広辞苑によれば、全体主義とは、『個人に対する全体(国家、民族)の絶対的優位の主張のもとに諸集団を一元的に組み替え、諸個人を全体の目標に総動員する思想及び体制』とある。ブリタニカによれば『個人の利益よりも全体の利益が優先し,全体に尽すことによってのみ個人の利益が増進するという前提に基づいた政治体制で,一つのグループが絶対的な政治権力を全体,あるいは人民の名において独占するものをいう』。
「天皇=国民」を否定する個人を「反国家」、「裏切り者」と観るような主張は、全体主義でなくてなんであろうか。こういう思想からは、個人の基本的人権だけを基礎とする国家論が憎まれることになる。人権に制限を与えて良いとされる「公の秩序」の中に天皇が入ってこざるを得ないからだ。

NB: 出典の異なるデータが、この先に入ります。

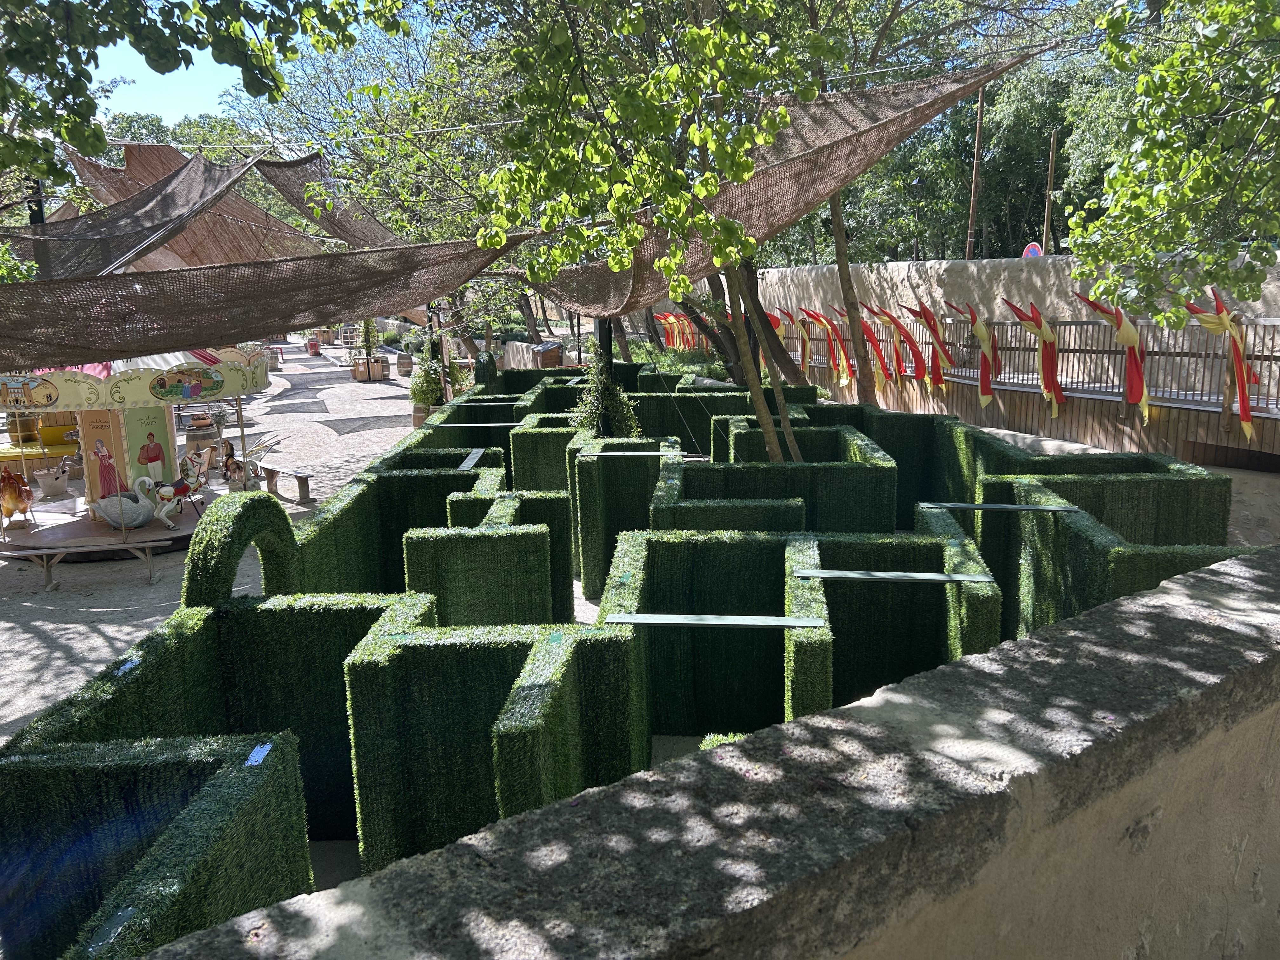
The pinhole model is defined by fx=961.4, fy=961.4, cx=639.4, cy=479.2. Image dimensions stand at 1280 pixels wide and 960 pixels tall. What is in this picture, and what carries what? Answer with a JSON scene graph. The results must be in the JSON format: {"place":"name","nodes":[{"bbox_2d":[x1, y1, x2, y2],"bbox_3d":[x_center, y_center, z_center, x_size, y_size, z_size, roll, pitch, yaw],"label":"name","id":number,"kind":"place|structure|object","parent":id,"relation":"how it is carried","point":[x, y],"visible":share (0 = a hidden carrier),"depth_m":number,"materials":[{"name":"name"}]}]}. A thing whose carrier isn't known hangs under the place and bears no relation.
{"place":"outdoors","nodes":[
{"label":"outdoors","id":0,"kind":"place"},
{"bbox_2d":[91,40,242,124],"label":"sky","id":1,"kind":"structure","parent":0,"point":[155,73],"materials":[{"name":"blue"}]},
{"bbox_2d":[0,340,575,735],"label":"gravel ground","id":2,"kind":"structure","parent":0,"point":[298,506],"materials":[{"name":"grey gravel"}]},
{"bbox_2d":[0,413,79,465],"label":"yellow bench","id":3,"kind":"object","parent":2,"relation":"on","point":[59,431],"visible":0.52,"depth_m":15.86,"materials":[{"name":"yellow wood"}]},
{"bbox_2d":[2,528,176,588],"bbox_3d":[-6.252,0.902,10.949,2.131,0.510,0.592,-1,11,-1],"label":"bench","id":4,"kind":"object","parent":2,"relation":"on","point":[64,550],"visible":0.88,"depth_m":10.74,"materials":[{"name":"brown wood"}]},
{"bbox_2d":[0,343,269,565],"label":"carousel","id":5,"kind":"object","parent":2,"relation":"on","point":[67,530],"visible":0.71,"depth_m":12.38},
{"bbox_2d":[0,468,36,527],"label":"carousel chicken","id":6,"kind":"object","parent":5,"relation":"on","point":[14,490],"visible":0.96,"depth_m":11.69},
{"bbox_2d":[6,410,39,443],"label":"barrel","id":7,"kind":"object","parent":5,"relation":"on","point":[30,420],"visible":0.76,"depth_m":16.09,"materials":[{"name":"brown wood"}]},
{"bbox_2d":[0,374,58,408],"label":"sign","id":8,"kind":"object","parent":5,"relation":"attached to","point":[49,396],"visible":0.99,"depth_m":11.25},
{"bbox_2d":[32,465,71,497],"bbox_3d":[-8.063,0.034,13.223,0.478,0.412,0.480,-1,11,-1],"label":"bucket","id":9,"kind":"object","parent":5,"relation":"on","point":[49,490],"visible":0.97,"depth_m":13.09,"materials":[{"name":"white"}]},
{"bbox_2d":[90,430,128,498],"bbox_3d":[-6.596,-0.115,11.927,0.336,0.926,0.148,-1,11,-1],"label":"figure","id":10,"kind":"object","parent":5,"relation":"attached to","point":[107,469],"visible":0.9,"depth_m":11.89},
{"bbox_2d":[93,473,164,530],"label":"carousel swan","id":11,"kind":"object","parent":5,"relation":"on","point":[144,504],"visible":0.96,"depth_m":11.48,"materials":[{"name":"white"}]},
{"bbox_2d":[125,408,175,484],"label":"painted panel","id":12,"kind":"object","parent":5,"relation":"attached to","point":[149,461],"visible":0.76,"depth_m":12.45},
{"bbox_2d":[146,450,208,521],"bbox_3d":[-5.817,0.037,12.087,0.457,0.852,0.766,5,13,27],"label":"horse","id":13,"kind":"object","parent":5,"relation":"on","point":[168,493],"visible":0.94,"depth_m":12.01},
{"bbox_2d":[149,365,224,401],"bbox_3d":[-5.482,-1.164,11.682,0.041,0.384,0.999,8,14,38],"label":"painting","id":14,"kind":"object","parent":5,"relation":"attached to","point":[170,391],"visible":0.99,"depth_m":11.64,"materials":[{"name":"paint"}]},
{"bbox_2d":[218,439,254,492],"bbox_3d":[-5.570,-0.172,13.146,0.557,0.750,0.394,4,12,23],"label":"horse","id":15,"kind":"object","parent":5,"relation":"on","point":[229,466],"visible":0.89,"depth_m":13.05},
{"bbox_2d":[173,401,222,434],"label":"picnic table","id":16,"kind":"object","parent":2,"relation":"on","point":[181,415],"visible":0.6,"depth_m":21.17,"materials":[{"name":"brown wood"}]},
{"bbox_2d":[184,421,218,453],"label":"barrel","id":17,"kind":"object","parent":2,"relation":"on","point":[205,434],"visible":0.63,"depth_m":17.19,"materials":[{"name":"brown wood"}]},
{"bbox_2d":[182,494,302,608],"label":"arch","id":18,"kind":"structure","parent":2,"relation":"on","point":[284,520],"depth_m":6.68,"materials":[{"name":"green plastic"}]},
{"bbox_2d":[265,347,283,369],"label":"barrel","id":19,"kind":"object","parent":2,"relation":"on","point":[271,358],"visible":0.79,"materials":[{"name":"brown wood"}]},
{"bbox_2d":[257,462,313,502],"bbox_3d":[-5.635,0.082,15.112,1.738,0.481,0.348,10,16,44],"label":"bench","id":20,"kind":"object","parent":2,"relation":"on","point":[298,477],"visible":0.83,"depth_m":14.91,"materials":[{"name":"brown wood"}]},
{"bbox_2d":[306,337,321,355],"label":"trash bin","id":21,"kind":"object","parent":2,"relation":"on","point":[316,345],"visible":0.98,"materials":[{"name":"red"}]},
{"bbox_2d":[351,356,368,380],"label":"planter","id":22,"kind":"object","parent":2,"relation":"on","point":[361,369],"visible":0.92,"depth_m":34.12,"materials":[{"name":"brown"}]},
{"bbox_2d":[358,316,380,380],"bbox_3d":[-10.011,-5.007,35.416,1.082,2.662,1.083,-1,11,-1],"label":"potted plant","id":23,"kind":"object","parent":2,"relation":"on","point":[369,353],"visible":0.83,"depth_m":35.28,"materials":[{"name":"green plant"}]},
{"bbox_2d":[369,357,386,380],"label":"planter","id":24,"kind":"object","parent":2,"relation":"on","point":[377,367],"visible":0.91,"depth_m":34.15,"materials":[{"name":"brown wood"}]},
{"bbox_2d":[396,353,413,375],"bbox_3d":[-8.628,-4.154,35.284,0.693,0.896,0.695,-1,11,-1],"label":"barrel","id":25,"kind":"object","parent":2,"relation":"on","point":[404,367],"visible":0.99,"depth_m":35.03,"materials":[{"name":"brown wood"}]},
{"bbox_2d":[411,404,430,428],"bbox_3d":[-4.951,-1.439,22.038,0.571,0.613,0.571,-1,11,-1],"label":"barrel","id":26,"kind":"object","parent":2,"relation":"on","point":[420,418],"visible":0.45,"depth_m":21.83,"materials":[{"name":"brown wood"}]},
{"bbox_2d":[408,354,444,411],"bbox_3d":[-4.940,-2.189,22.469,0.932,1.499,0.945,-1,11,-1],"label":"potted shrub","id":27,"kind":"object","parent":2,"relation":"on","point":[428,399],"visible":0.79,"depth_m":22.29,"materials":[{"name":"green plant"}]},
{"bbox_2d":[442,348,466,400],"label":"potted plant","id":28,"kind":"object","parent":2,"relation":"on","point":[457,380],"visible":0.63,"depth_m":23.74,"materials":[{"name":"green plant"}]},
{"bbox_2d":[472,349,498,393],"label":"topiary shrub","id":29,"kind":"object","parent":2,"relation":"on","point":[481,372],"visible":0.57,"depth_m":21.08,"materials":[{"name":"green plant"}]},
{"bbox_2d":[533,340,563,367],"bbox_3d":[-2.615,-3.236,27.583,0.873,1.300,0.868,-1,11,-1],"label":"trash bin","id":30,"kind":"object","parent":2,"relation":"on","point":[550,353],"visible":0.69,"depth_m":27.21,"materials":[{"name":"brown wood"}]},
{"bbox_2d":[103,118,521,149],"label":"rope","id":31,"kind":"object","parent":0,"point":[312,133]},
{"bbox_2d":[109,542,1279,959],"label":"stone wall","id":32,"kind":"structure","parent":0,"point":[1167,606],"depth_m":1.96,"materials":[{"name":"grey stone"}]},
{"bbox_2d":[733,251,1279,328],"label":"wall","id":33,"kind":"structure","parent":0,"point":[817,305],"depth_m":18.68,"materials":[{"name":"beige paint"}]},
{"bbox_2d":[1021,241,1043,258],"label":"road sign","id":34,"kind":"object","parent":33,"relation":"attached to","point":[1032,248],"visible":0.48,"depth_m":20.51,"materials":[{"name":"metal"}]},
{"label":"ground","id":35,"kind":"structure","parent":0},
{"bbox_2d":[26,179,51,278],"bbox_3d":[-7.998,-2.391,13.025,0.335,3.851,0.303,-1,11,-1],"label":"pole","id":36,"kind":"object","parent":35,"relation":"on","point":[38,213],"visible":0.27,"depth_m":12.77,"materials":[{"name":"black metal"}]},
{"bbox_2d":[4,150,267,280],"bbox_3d":[-6.650,-3.095,11.426,3.175,2.005,3.531,-10,14,-36],"label":"shade net","id":37,"kind":"object","parent":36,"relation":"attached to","point":[157,200],"visible":0.73,"depth_m":11.34,"materials":[{"name":"brown fabric"}]},
{"bbox_2d":[0,0,407,189],"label":"tree branch","id":38,"kind":"object","parent":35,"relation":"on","point":[54,57],"visible":0.98,"depth_m":6.27,"materials":[{"name":"green plant"}]},
{"bbox_2d":[235,0,526,354],"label":"tree","id":39,"kind":"object","parent":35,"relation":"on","point":[367,154],"visible":0.61,"depth_m":21.00,"materials":[{"name":"green plant"}]},
{"bbox_2d":[253,153,417,255],"bbox_3d":[-4.297,-4.134,14.987,2.052,1.840,5.480,-1,11,-1],"label":"shade net","id":40,"kind":"object","parent":39,"relation":"attached to","point":[332,227],"visible":0.57,"depth_m":14.05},
{"bbox_2d":[596,316,614,436],"bbox_3d":[-0.426,-1.340,11.643,0.362,3.379,0.340,-1,11,-1],"label":"post","id":41,"kind":"object","parent":35,"relation":"on","point":[605,337],"visible":0.36,"depth_m":11.57,"materials":[{"name":"black metal"}]},
{"bbox_2d":[571,350,641,437],"bbox_3d":[-0.422,-0.650,11.913,1.036,2.000,1.050,-1,11,-1],"label":"shrub","id":42,"kind":"object","parent":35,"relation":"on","point":[589,415],"visible":0.58,"depth_m":11.71,"materials":[{"name":"green plant"}]},
{"bbox_2d":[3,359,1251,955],"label":"hedge","id":43,"kind":"object","parent":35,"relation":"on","point":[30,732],"visible":0.78,"depth_m":5.50,"materials":[{"name":"green"}]},
{"bbox_2d":[88,903,137,950],"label":"metal plate","id":44,"kind":"object","parent":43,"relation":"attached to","point":[125,915],"visible":0.9,"depth_m":3.08,"materials":[{"name":"grey metal"}]},
{"bbox_2d":[114,657,139,676],"bbox_3d":[-2.741,1.004,5.137,0.054,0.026,0.174,-1,11,-1],"label":"label","id":45,"kind":"object","parent":43,"relation":"attached to","point":[128,665],"visible":0.87,"depth_m":5.13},
{"bbox_2d":[245,743,271,766],"bbox_3d":[-1.620,1.174,4.081,0.066,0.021,0.195,-1,11,-1],"label":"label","id":46,"kind":"object","parent":43,"relation":"attached to","point":[261,756],"visible":0.86,"depth_m":4.07,"materials":[{"name":"blue"}]},
{"bbox_2d":[457,447,486,469],"bbox_3d":[-1.946,-0.209,10.992,0.131,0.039,1.274,-1,11,-1],"label":"metal plate","id":47,"kind":"object","parent":43,"relation":"on","point":[465,466],"visible":0.88,"depth_m":10.99,"materials":[{"name":"grey metal"}]},
{"bbox_2d":[432,421,524,428],"bbox_3d":[-2.284,-0.771,13.874,1.363,0.050,0.112,-1,11,-1],"label":"metal beam","id":48,"kind":"object","parent":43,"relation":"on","point":[451,426],"visible":0.88,"depth_m":13.83,"materials":[{"name":"metal"}]},
{"bbox_2d":[576,450,700,458],"bbox_3d":[0.002,-0.239,9.546,1.212,0.046,0.104,0,11,3],"label":"metal bar","id":49,"kind":"object","parent":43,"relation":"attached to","point":[653,453],"visible":1,"depth_m":9.50,"materials":[{"name":"grey metal"}]},
{"bbox_2d":[605,613,827,628],"bbox_3d":[0.408,0.794,5.354,1.248,0.043,0.136,0,11,7],"label":"metal bar","id":50,"kind":"object","parent":43,"relation":"attached to","point":[780,619],"visible":1,"depth_m":5.31,"materials":[{"name":"metal"}]},
{"bbox_2d":[792,568,992,582],"bbox_3d":[1.604,0.624,6.154,1.221,0.040,0.145,0,11,7],"label":"metal bar","id":51,"kind":"object","parent":43,"relation":"on","point":[801,574],"visible":1,"depth_m":6.11,"materials":[{"name":"grey metal"}]},
{"bbox_2d":[918,501,1080,511],"bbox_3d":[2.894,0.230,7.724,1.218,0.043,0.137,1,11,9],"label":"metal bar","id":52,"kind":"object","parent":43,"relation":"on","point":[971,506],"visible":0.99,"depth_m":7.68,"materials":[{"name":"grey metal"}]},
{"bbox_2d":[453,0,813,474],"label":"tree","id":53,"kind":"object","parent":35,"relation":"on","point":[743,165],"visible":0.83,"depth_m":7.60,"materials":[{"name":"green plant"}]},
{"bbox_2d":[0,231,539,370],"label":"shade net","id":54,"kind":"object","parent":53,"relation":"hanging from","point":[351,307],"visible":0.91,"depth_m":7.77,"materials":[{"name":"brown fabric"}]},
{"bbox_2d":[499,57,1038,308],"bbox_3d":[0.619,-2.818,9.792,3.248,2.147,6.723,-6,12,-23],"label":"shade net","id":55,"kind":"object","parent":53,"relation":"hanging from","point":[910,109],"visible":0.68,"depth_m":8.34,"materials":[{"name":"brown fabric"}]},
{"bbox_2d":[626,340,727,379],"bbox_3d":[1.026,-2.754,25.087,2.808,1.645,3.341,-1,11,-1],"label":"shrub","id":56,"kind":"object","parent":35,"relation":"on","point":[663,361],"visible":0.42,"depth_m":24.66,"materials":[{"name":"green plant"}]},
{"bbox_2d":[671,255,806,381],"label":"tree","id":57,"kind":"object","parent":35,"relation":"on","point":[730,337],"visible":0.37,"depth_m":19.13,"materials":[{"name":"plant"}]},
{"bbox_2d":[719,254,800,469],"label":"tree trunk","id":58,"kind":"object","parent":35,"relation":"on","point":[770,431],"visible":0.5,"materials":[{"name":"brown plant"}]},
{"bbox_2d":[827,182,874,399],"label":"tree trunk","id":59,"kind":"object","parent":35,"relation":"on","point":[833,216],"visible":0.5,"materials":[{"name":"brown"}]},
{"bbox_2d":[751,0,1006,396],"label":"tree","id":60,"kind":"object","parent":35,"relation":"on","point":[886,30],"visible":0.72,"depth_m":14.70,"materials":[{"name":"green plant"}]},
{"bbox_2d":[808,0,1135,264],"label":"tree","id":61,"kind":"object","parent":35,"relation":"on","point":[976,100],"visible":0.5,"depth_m":29.11,"materials":[{"name":"green plant"}]},
{"bbox_2d":[964,82,985,259],"bbox_3d":[8.840,-6.923,25.505,0.302,8.183,0.342,-1,11,-1],"label":"wooden pole","id":62,"kind":"object","parent":35,"relation":"on","point":[971,224],"visible":0.66,"depth_m":25.23,"materials":[{"name":"brown wood"}]},
{"bbox_2d":[1041,130,1058,254],"bbox_3d":[10.909,-6.334,25.814,0.259,5.895,0.271,-1,11,-1],"label":"wooden pole","id":63,"kind":"object","parent":35,"relation":"on","point":[1050,162],"visible":0.66,"depth_m":25.51,"materials":[{"name":"brown wood"}]},
{"bbox_2d":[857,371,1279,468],"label":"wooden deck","id":64,"kind":"structure","parent":35,"relation":"on","point":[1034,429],"materials":[{"name":"brown wood"}]},
{"bbox_2d":[731,308,1279,416],"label":"metal railing","id":65,"kind":"object","parent":64,"relation":"on","point":[1185,332],"visible":0.67,"depth_m":15.21,"materials":[{"name":"grey metal"}]},
{"bbox_2d":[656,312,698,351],"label":"red ribbon","id":66,"kind":"object","parent":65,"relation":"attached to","point":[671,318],"visible":0.62,"depth_m":29.17,"materials":[{"name":"red fabric"}]},
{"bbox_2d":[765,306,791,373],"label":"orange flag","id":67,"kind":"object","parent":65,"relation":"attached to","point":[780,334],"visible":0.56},
{"bbox_2d":[782,306,812,372],"bbox_3d":[3.536,-2.970,21.157,0.461,1.611,0.923,-1,11,-1],"label":"red ribbon","id":68,"kind":"object","parent":65,"relation":"attached to","point":[804,350],"visible":0.83,"depth_m":20.96,"materials":[{"name":"fabric"}]},
{"bbox_2d":[805,308,853,384],"bbox_3d":[3.936,-2.664,19.793,0.626,1.696,0.881,-1,11,-1],"label":"ribbon","id":69,"kind":"object","parent":65,"relation":"attached to","point":[828,323],"visible":0.92,"depth_m":19.64,"materials":[{"name":"red fabric"}]},
{"bbox_2d":[852,307,893,389],"bbox_3d":[4.301,-2.374,17.874,0.512,1.647,0.814,-1,11,-1],"label":"red ribbon","id":70,"kind":"object","parent":65,"relation":"attached to","point":[875,345],"visible":0.82,"depth_m":17.70,"materials":[{"name":"red fabric"}]},
{"bbox_2d":[878,307,930,385],"bbox_3d":[4.887,-2.322,17.539,0.735,1.617,0.712,-1,11,-1],"label":"red ribbon","id":71,"kind":"object","parent":65,"relation":"attached to","point":[918,356],"visible":0.96,"depth_m":17.41,"materials":[{"name":"red fabric"}]},
{"bbox_2d":[905,301,955,390],"bbox_3d":[5.173,-2.288,16.968,0.607,1.729,0.744,-1,11,-1],"label":"red ribbon","id":72,"kind":"object","parent":65,"relation":"attached to","point":[947,356],"visible":0.97,"depth_m":16.83,"materials":[{"name":"fabric"}]},
{"bbox_2d":[945,300,997,405],"bbox_3d":[5.481,-2.027,15.768,0.479,1.816,0.913,-1,11,-1],"label":"red ribbon","id":73,"kind":"object","parent":65,"relation":"attached to","point":[981,383],"visible":0.98,"depth_m":15.52,"materials":[{"name":"red fabric"}]},
{"bbox_2d":[998,298,1064,415],"bbox_3d":[5.970,-1.799,14.459,0.718,1.854,0.839,-1,11,-1],"label":"red ribbon","id":74,"kind":"object","parent":65,"relation":"attached to","point":[1058,393],"visible":0.98,"depth_m":14.31,"materials":[{"name":"fabric"}]},
{"bbox_2d":[1076,292,1152,421],"bbox_3d":[6.566,-1.672,13.194,0.748,1.852,0.971,-1,11,-1],"label":"red ribbon","id":75,"kind":"object","parent":65,"relation":"attached to","point":[1127,337],"visible":0.88,"depth_m":13.01,"materials":[{"name":"red fabric"}]},
{"bbox_2d":[1183,285,1258,438],"bbox_3d":[7.115,-1.382,11.746,0.539,1.931,0.964,-1,11,-1],"label":"ribbon","id":76,"kind":"object","parent":65,"relation":"attached to","point":[1244,391],"visible":0.83,"depth_m":11.54,"materials":[{"name":"red fabric"}]},
{"bbox_2d":[1064,0,1279,328],"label":"tree","id":77,"kind":"object","parent":35,"relation":"on","point":[1074,246],"visible":0.98,"depth_m":7.45,"materials":[{"name":"green plant"}]}
]}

確かに、個人がこう言う思想を持っていても構わないし、これを表現するのも表現の自由に属することだ。が、これを何らか他人に対する行動に移すとなれば話が別である。名古屋市河村市長が「表現の不自由展」に対して、「日本人の心」を踏み躙った「天皇冒涜表現が許せん」と動いたのは、こういう全体主義思想の発露ということになる。ちなみに、象徴天皇が政治的権能を持たぬと言うならば、この天皇の存在を人の政治行動に絡ませてはならないというのは明らかなことではないか。天皇を神聖視する思想、感じ方で他人を制する行動の一切は、禁じられるべきということだろう。ましてや公職にあるものがこんな行動を取るとは、全体主義政治家と言われても仕方ないはずだ。